Speaking at a seminar on digitalizing agricultural mechanization held in Can Tho City on May 13, Ho Phi Tuan, head of the Electromechanics Division under the Department of Cooperatives and Rural Development at the Ministry of Agriculture and Environment, said domestic manufacturing capacity remains limited.

Vietnam currently has more than 600,000 machines and pieces of equipment used in agricultural production. However, local manufacturers can meet less than 30% of demand, while more than 70% of machinery is imported, mainly from China, Japan and Thailand.

In the Mekong Delta, mechanization has been widely adopted in land preparation, harvesting, and irrigation for rice farming. These stages have helped reduce labor costs and improve productivity.

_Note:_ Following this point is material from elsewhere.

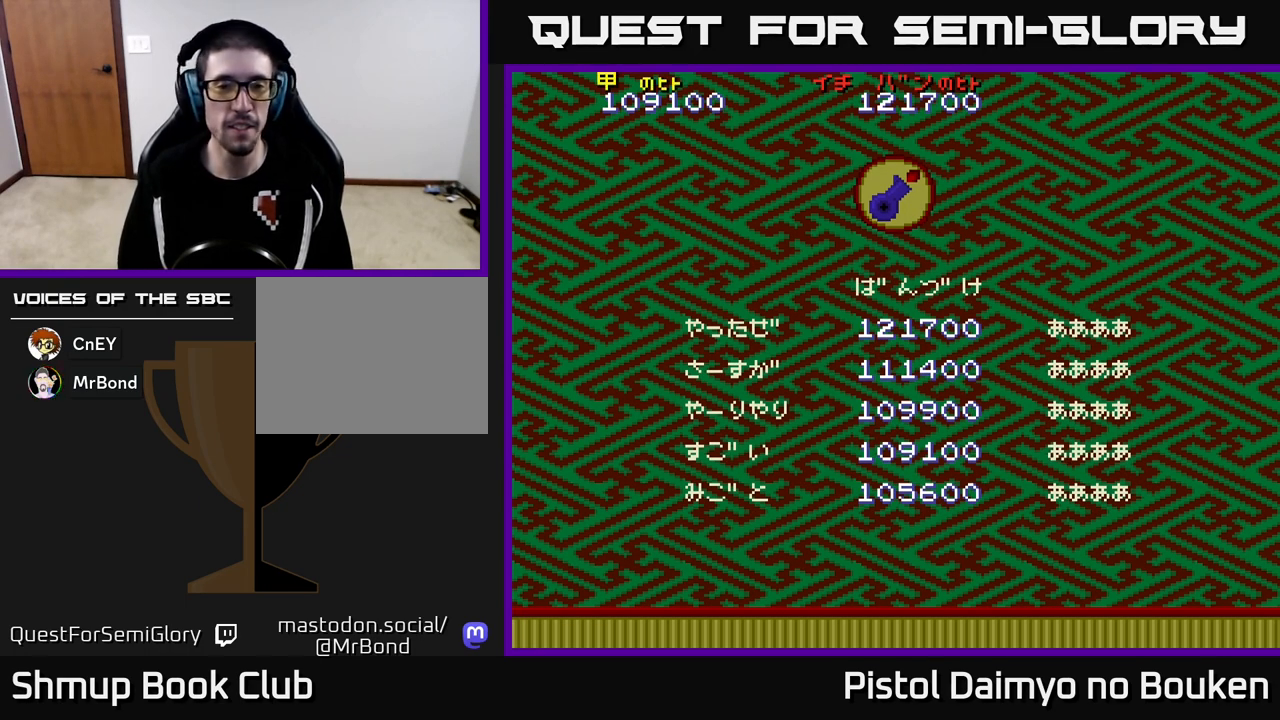
{"buttons": ["SELECT"], "left_stick": "center", "events": [[383, "SELECT", "down"]]}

However, mechanization remains weak in seeding, crop care, storage, and by-product processing. Tuan said the rice sector has mainly mechanized “the beginning and the end” of the production chain, while sowing and field management continue to lag behind.

The issue is considered one of the main bottlenecks affecting the implementation of the Government’s one-million-hectare high-quality, low-emission rice growing project in the Mekong Delta.

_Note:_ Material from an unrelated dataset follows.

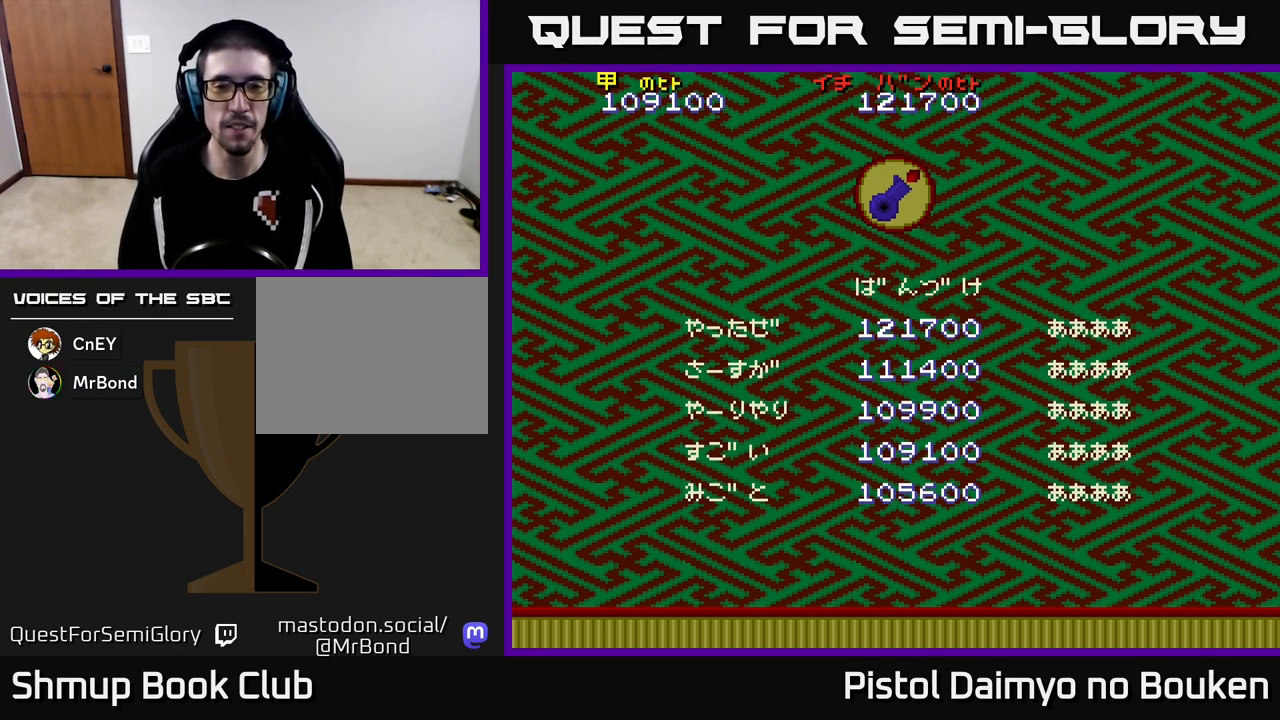
{"buttons": [], "left_stick": "center", "events": [[83, "SELECT", "up"], [417, "A", "down"], [500, "A", "up"]]}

Truong Huu Tri, director of Go Gon Cooperative in Tay Ninh Province, said row seeding and cluster seeding methods have produced positive results, particularly in improving yields.

According to Tri, rice fields using these methods achieved yields of around nine tons per hectare, compared to eight tons per hectare under conventional broadcasting methods.

Still, he said mechanized sowing equipment has yet to meet farmers’ actual needs. Access to financing for machinery investment also remains difficult.

Tri said his cooperative had signed a financing agreement with a bank based on its business plan. However, the bank required the cooperative to satisfy nine groups of conditions before disbursement, including legal status, project feasibility, matching capital, use of funds, financial performance, green production standards, supply chain linkages, and land-use certificates as collateral.

“This is very difficult for cooperatives and farmers,” Tri said, adding that more flexible policies and stronger State support are needed to unlock investment capital for agricultural mechanization.

Dao Thi Nhu He, director of Saigon Kim Hong Trading Service Company, said pilot models under the one-million-hectare rice project showed that cluster seeding combined with fertilizer placement delivered clear efficiency gains.

However, adoption has remained slow as many farmers are still reluctant to invest in mechanized production systems.

She said local authorities should introduce support mechanisms to help farmers and cooperatives invest in machinery and equipment, especially for sowing operations, which are considered the weakest link in Vietnam’s rice production chain.